EXERCISE 1:
Give again the stretch of the brown-fronted woodpecker text from "- Synonyms: Leiopicus auriceps Dendrocopos" through "Pakistan and Bhutan.", word for word.
EXERCISE 2:
Using the brown-fronted woodpecker text, mark each statement yes or no and quote the words that decide it: (a) The species is found in Bhutan. (b) In the female, the whole crown is red. (c) The vent is deep pink.

TEXT BLOCK:
Scientific classification
- Domain: Eukaryota
- Kingdom: Animalia
- Phylum: Chordata
- Class: Aves
- Order: Piciformes
- Family: Picidae
- Genus: Dendrocoptes
- Species: D. auriceps
- Binomial name: Dendrocoptes auriceps (Vigors, 1831)
- Synonyms: Leiopicus auriceps Dendrocopos auriceps

= Brown-fronted woodpecker =

- Genus: Dendrocoptes
- Species: auriceps
- Authority: (Vigors, 1831)
- Conservation status: LC
- Synonyms: Leiopicus auriceps, Dendrocopos auriceps

Species of bird

The brown-fronted woodpecker (Dendrocoptes auriceps) is a species of bird in the family Picidae. It ranges across the northern regions of the Indian subcontinent, primarily the lower-to-middle altitudes of the Himalayas. It is found in Afghanistan, India, Nepal, Pakistan and Bhutan.

Some taxonomic authorities continue to place the species in Dendrocopos, while others place it genus Leiopicus.

==Habitat==
Its natural habitats are temperate forests and subtropical or tropical moist montane forests.

==Description==
A medium-sized, pied woodpecker with yellow in crown. White-barred (rather than spotted) black. Underparts, prominent black moustache extending to breast and black-streaked white underparts. Vent deep pink. In male forecrown brown, centre yellow, rear red with black rear neck. In female whole crown yellow.

SUPPLIED RECORDS:
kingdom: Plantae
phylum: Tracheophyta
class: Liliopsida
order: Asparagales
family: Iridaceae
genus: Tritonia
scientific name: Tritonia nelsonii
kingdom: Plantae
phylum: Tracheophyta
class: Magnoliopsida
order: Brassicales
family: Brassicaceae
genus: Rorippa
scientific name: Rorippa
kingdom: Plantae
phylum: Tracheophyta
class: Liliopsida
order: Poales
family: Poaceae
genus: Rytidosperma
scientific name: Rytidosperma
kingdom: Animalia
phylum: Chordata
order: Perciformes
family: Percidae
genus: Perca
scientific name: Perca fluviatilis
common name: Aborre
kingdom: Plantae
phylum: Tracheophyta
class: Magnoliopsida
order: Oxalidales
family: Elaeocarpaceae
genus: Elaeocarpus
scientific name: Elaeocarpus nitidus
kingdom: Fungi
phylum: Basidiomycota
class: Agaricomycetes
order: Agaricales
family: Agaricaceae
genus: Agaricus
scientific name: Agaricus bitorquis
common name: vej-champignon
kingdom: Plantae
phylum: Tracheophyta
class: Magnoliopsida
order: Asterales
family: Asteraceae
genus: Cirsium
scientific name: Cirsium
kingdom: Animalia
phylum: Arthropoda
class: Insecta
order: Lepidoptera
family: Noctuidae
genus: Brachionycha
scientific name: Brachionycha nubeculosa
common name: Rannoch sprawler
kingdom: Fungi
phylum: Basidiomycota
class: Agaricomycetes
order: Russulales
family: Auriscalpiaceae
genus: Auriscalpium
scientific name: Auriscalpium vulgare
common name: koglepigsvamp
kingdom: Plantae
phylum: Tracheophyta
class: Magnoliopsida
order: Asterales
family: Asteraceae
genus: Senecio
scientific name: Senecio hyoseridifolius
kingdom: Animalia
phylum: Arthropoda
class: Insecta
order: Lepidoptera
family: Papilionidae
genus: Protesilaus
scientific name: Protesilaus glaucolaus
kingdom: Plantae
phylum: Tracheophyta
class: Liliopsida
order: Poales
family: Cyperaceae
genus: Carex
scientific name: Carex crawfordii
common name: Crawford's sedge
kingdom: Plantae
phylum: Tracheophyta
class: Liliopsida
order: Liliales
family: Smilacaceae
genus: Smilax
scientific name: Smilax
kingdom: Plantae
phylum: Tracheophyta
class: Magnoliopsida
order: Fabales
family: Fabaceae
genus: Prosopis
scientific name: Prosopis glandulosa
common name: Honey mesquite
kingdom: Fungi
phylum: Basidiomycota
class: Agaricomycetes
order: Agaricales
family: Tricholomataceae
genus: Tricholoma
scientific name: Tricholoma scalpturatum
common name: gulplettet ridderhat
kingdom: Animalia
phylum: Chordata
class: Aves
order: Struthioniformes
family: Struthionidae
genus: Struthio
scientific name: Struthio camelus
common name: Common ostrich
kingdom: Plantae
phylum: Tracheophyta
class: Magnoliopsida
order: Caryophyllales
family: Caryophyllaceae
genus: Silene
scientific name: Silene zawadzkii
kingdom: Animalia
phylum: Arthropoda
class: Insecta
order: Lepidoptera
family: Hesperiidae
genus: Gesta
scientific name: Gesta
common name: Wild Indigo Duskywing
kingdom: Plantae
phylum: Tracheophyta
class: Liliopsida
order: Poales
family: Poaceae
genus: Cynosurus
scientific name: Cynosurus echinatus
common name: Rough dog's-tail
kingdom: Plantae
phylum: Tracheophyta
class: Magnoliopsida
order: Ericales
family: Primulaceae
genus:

ANSWER AREA 1:
- Synonyms: Leiopicus auriceps Dendrocopos auriceps

= Brown-fronted woodpecker =

- Genus: Dendrocoptes
- Species: auriceps
- Authority: (Vigors, 1831)
- Conservation status: LC
- Synonyms: Leiopicus auriceps, Dendrocopos auriceps

Species of bird

The brown-fronted woodpecker (Dendrocoptes auriceps) is a species of bird in the family Picidae. It ranges across the northern regions of the Indian subcontinent, primarily the lower-to-middle altitudes of the Himalayas. It is found in Afghanistan, India, Nepal, Pakistan and Bhutan.

ANSWER AREA 2:
(a) Yes: "It is found in Afghanistan, India, Nepal, Pakistan and Bhutan."
(b) No: "In female whole crown yellow."
(c) Yes: "Vent deep pink."